Tang Yi, Li Luoqing, Li Xuelong
Key Laboratory of Applied Mathematics, Hubei Province, and Faculty of Mathematics and Computer Science, Hubei University, Wuhan 430062, China.
IEEE Trans Syst Man Cybern B Cybern. 2011 Feb;41(1):131-8. doi: 10.1109/TSMCB.2010.2048312. Epub 2010 Jun 1.

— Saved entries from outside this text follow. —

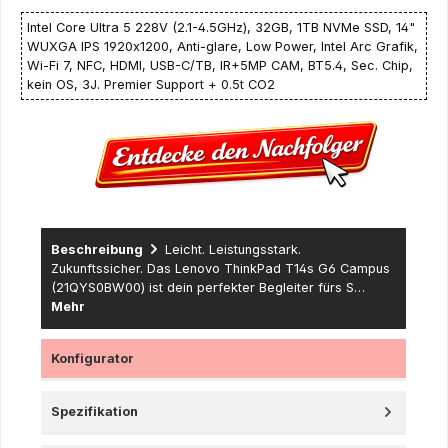
Intel Core Ultra 5 228V (2.1-4.5GHz), 32GB, 1TB NVMe SSD, 14"
WUXGA IPS 1920x1200, Anti-glare, Low Power, Intel Arc Grafik,
Wi-Fi 7, NFC, HDMI, USB-C/TB, IR+5MP CAM, BT5.4, Sec. Chip,
kein OS, 3J. Premier Support + 0.5t CO2
Beschreibung
Leicht. Leistungsstark.
Zukunftssicher. Das Lenovo ThinkPad T14s G6 Campus
(21QYS0BW00) ist dein perfekter Begleiter fürs S…
Mehr
Konfigurator
Spezifikation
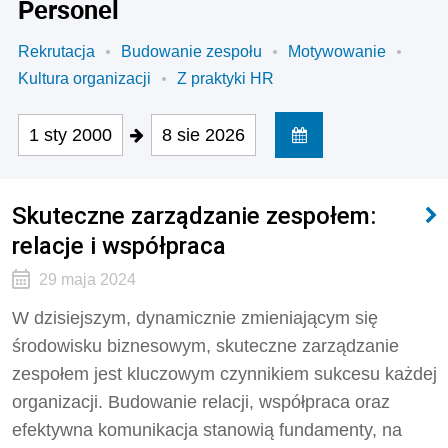
Personel
Rekrutacja
Budowanie zespołu
Motywowanie
Kultura organizacji
Z praktyki HR
1 sty 2000
8 sie 2026
Skuteczne zarządzanie zespołem:
relacje i współpraca
29 maja 2024
W dzisiejszym, dynamicznie zmieniającym się
środowisku biznesowym, skuteczne zarządzanie
zespołem jest kluczowym czynnikiem sukcesu każdej
organizacji. Budowanie relacji, współpraca oraz
efektywna komunikacja stanowią fundamenty, na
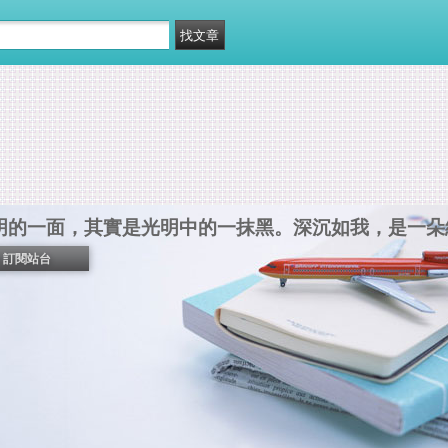
明的一面，其實是光明中的一抹黑。深沉如我，是一朵
訂閱站台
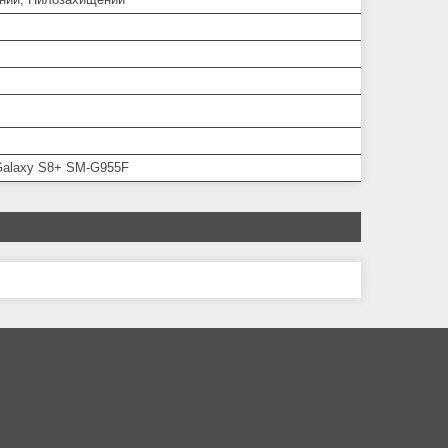
alaxy S8+ SM-G955F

In the field of machine learning, it is a key issue to learn and represent similarity. This paper focuses on the problem of learning similarity with a multikernel method. Motivated by geometric intuition and computability, similarity between patterns is proposed to be measured by their included angle in a kernel-induced Hilbert space. Having noticed that the cosine of such an included angle can be represented by a normalized kernel, it can be said that the task of learning similarity is equivalent to learning an appropriate normalized kernel. In addition, an error bound is also established for learning similarity with the multikernel method. Based on this bound, a boosting-style algorithm is developed. The preliminary experiments validate the effectiveness of the algorithm for learning similarity.
在机器学习领域,学习和表示相似度是一个关键问题。本文聚焦于使用多核方法学习相似度的问题。受几何直观性和可计算性的启发,提出在核诱导的希尔伯特空间中通过模式之间的夹角来度量模式间的相似度。注意到这样一个夹角的余弦可以由一个归一化核表示,因此可以说学习相似度的任务等同于学习一个合适的归一化核。此外,还为使用多核方法学习相似度建立了一个误差界。基于这个界,开发了一种提升风格的算法。初步实验验证了该算法在学习相似度方面的有效性。